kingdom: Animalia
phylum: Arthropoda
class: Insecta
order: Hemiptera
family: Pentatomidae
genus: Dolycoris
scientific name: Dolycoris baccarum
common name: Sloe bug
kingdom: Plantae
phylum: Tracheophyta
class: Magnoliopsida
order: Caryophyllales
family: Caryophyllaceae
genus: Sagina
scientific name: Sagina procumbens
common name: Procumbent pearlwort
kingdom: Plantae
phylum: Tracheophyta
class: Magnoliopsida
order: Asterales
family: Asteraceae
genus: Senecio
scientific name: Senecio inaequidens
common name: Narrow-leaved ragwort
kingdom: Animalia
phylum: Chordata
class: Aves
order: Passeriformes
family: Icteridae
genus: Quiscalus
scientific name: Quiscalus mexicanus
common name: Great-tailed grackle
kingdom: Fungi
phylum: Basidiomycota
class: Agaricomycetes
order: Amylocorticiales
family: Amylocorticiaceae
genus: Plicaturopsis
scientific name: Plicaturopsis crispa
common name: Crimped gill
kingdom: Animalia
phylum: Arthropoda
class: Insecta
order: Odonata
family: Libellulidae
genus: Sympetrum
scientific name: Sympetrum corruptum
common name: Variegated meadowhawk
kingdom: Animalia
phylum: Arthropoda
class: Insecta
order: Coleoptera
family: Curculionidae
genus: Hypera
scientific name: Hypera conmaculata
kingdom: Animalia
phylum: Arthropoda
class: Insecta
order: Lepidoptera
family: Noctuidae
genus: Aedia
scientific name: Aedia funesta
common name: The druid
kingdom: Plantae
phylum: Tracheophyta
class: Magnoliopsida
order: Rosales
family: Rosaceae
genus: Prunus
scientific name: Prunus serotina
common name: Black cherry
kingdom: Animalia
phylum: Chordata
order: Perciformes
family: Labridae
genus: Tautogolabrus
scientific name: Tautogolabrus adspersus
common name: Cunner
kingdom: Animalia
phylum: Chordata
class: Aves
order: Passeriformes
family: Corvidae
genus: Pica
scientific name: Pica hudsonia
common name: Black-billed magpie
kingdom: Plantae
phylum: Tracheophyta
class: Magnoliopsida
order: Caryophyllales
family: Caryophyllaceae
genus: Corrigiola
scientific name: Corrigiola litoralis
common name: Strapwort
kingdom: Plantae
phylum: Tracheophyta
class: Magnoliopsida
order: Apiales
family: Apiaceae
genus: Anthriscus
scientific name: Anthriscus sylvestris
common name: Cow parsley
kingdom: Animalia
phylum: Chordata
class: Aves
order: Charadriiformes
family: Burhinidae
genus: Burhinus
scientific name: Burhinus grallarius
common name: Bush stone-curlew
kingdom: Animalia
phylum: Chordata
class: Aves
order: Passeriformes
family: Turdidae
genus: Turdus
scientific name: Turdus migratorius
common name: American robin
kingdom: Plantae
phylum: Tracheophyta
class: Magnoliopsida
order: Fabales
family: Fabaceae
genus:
------------------------------------------------------------
-- Instructions for the task --
Can you format all of the material above as a Markdown table with the columns Row and Line, numbering each line and skipping any blank lines?

-- Task output --
| Row | Line |
|---|---|
| 1 | kingdom: Animalia |
| 2 | phylum: Arthropoda |
| 3 | class: Insecta |
| 4 | order: Hemiptera |
| 5 | family: Pentatomidae |
| 6 | genus: Dolycoris |
| 7 | scientific name: Dolycoris baccarum |
| 8 | common name: Sloe bug |
| 9 | kingdom: Plantae |
| 10 | phylum: Tracheophyta |
| 11 | class: Magnoliopsida |
| 12 | order: Caryophyllales |
| 13 | family: Caryophyllaceae |
| 14 | genus: Sagina |
| 15 | scientific name: Sagina procumbens |
| 16 | common name: Procumbent pearlwort |
| 17 | kingdom: Plantae |
| 18 | phylum: Tracheophyta |
| 19 | class: Magnoliopsida |
| 20 | order: Asterales |
| 21 | family: Asteraceae |
| 22 | genus: Senecio |
| 23 | scientific name: Senecio inaequidens |
| 24 | common name: Narrow-leaved ragwort |
| 25 | kingdom: Animalia |
| 26 | phylum: Chordata |
| 27 | class: Aves |
| 28 | order: Passeriformes |
| 29 | family: Icteridae |
| 30 | genus: Quiscalus |
| 31 | scientific name: Quiscalus mexicanus |
| 32 | common name: Great-tailed grackle |
| 33 | kingdom: Fungi |
| 34 | phylum: Basidiomycota |
| 35 | class: Agaricomycetes |
| 36 | order: Amylocorticiales |
| 37 | family: Amylocorticiaceae |
| 38 | genus: Plicaturopsis |
| 39 | scientific name: Plicaturopsis crispa |
| 40 | common name: Crimped gill |
| 41 | kingdom: Animalia |
| 42 | phylum: Arthropoda |
| 43 | class: Insecta |
| 44 | order: Odonata |
| 45 | family: Libellulidae |
| 46 | genus: Sympetrum |
| 47 | scientific name: Sympetrum corruptum |
| 48 | common name: Variegated meadowhawk |
| 49 | kingdom: Animalia |
| 50 | phylum: Arthropoda |
| 51 | class: Insecta |
| 52 | order: Coleoptera |
| 53 | family: Curculionidae |
| 54 | genus: Hypera |
| 55 | scientific name: Hypera conmaculata |
| 56 | kingdom: Animalia |
| 57 | phylum: Arthropoda |
| 58 | class: Insecta |
| 59 | order: Lepidoptera |
| 60 | family: Noctuidae |
| 61 | genus: Aedia |
| 62 | scientific name: Aedia funesta |
| 63 | common name: The druid |
| 64 | kingdom: Plantae |
| 65 | phylum: Tracheophyta |
| 66 | class: Magnoliopsida |
| 67 | order: Rosales |
| 68 | family: Rosaceae |
| 69 | genus: Prunus |
| 70 | scientific name: Prunus serotina |
| 71 | common name: Black cherry |
| 72 | kingdom: Animalia |
| 73 | phylum: Chordata |
| 74 | order: Perciformes |
| 75 | family: Labridae |
| 76 | genus: Tautogolabrus |
| 77 | scientific name: Tautogolabrus adspersus |
| 78 | common name: Cunner |
| 79 | kingdom: Animalia |
| 80 | phylum: Chordata |
| 81 | class: Aves |
| 82 | order: Passeriformes |
| 83 | family: Corvidae |
| 84 | genus: Pica |
| 85 | scientific name: Pica hudsonia |
| 86 | common name: Black-billed magpie |
| 87 | kingdom: Plantae |
| 88 | phylum: Tracheophyta |
| 89 | class: Magnoliopsida |
| 90 | order: Caryophyllales |
| 91 | family: Caryophyllaceae |
| 92 | genus: Corrigiola |
| 93 | scientific name: Corrigiola litoralis |
| 94 | common name: Strapwort |
| 95 | kingdom: Plantae |
| 96 | phylum: Tracheophyta |
| 97 | class: Magnoliopsida |
| 98 | order: Apiales |
| 99 | family: Apiaceae |
| 100 | genus: Anthriscus |
| 101 | scientific name: Anthriscus sylvestris |
| 102 | common name: Cow parsley |
| 103 | kingdom: Animalia |
| 104 | phylum: Chordata |
| 105 | class: Aves |
| 106 | order: Charadriiformes |
| 107 | family: Burhinidae |
| 108 | genus: Burhinus |
| 109 | scientific name: Burhinus grallarius |
| 110 | common name: Bush stone-curlew |
| 111 | kingdom: Animalia |
| 112 | phylum: Chordata |
| 113 | class: Aves |
| 114 | order: Passeriformes |
| 115 | family: Turdidae |
| 116 | genus: Turdus |
| 117 | scientific name: Turdus migratorius |
| 118 | common name: American robin |
| 119 | kingdom: Plantae |
| 120 | phylum: Tracheophyta |
| 121 | class: Magnoliopsida |
| 122 | order: Fabales |
| 123 | family: Fabaceae |
| 124 | genus: |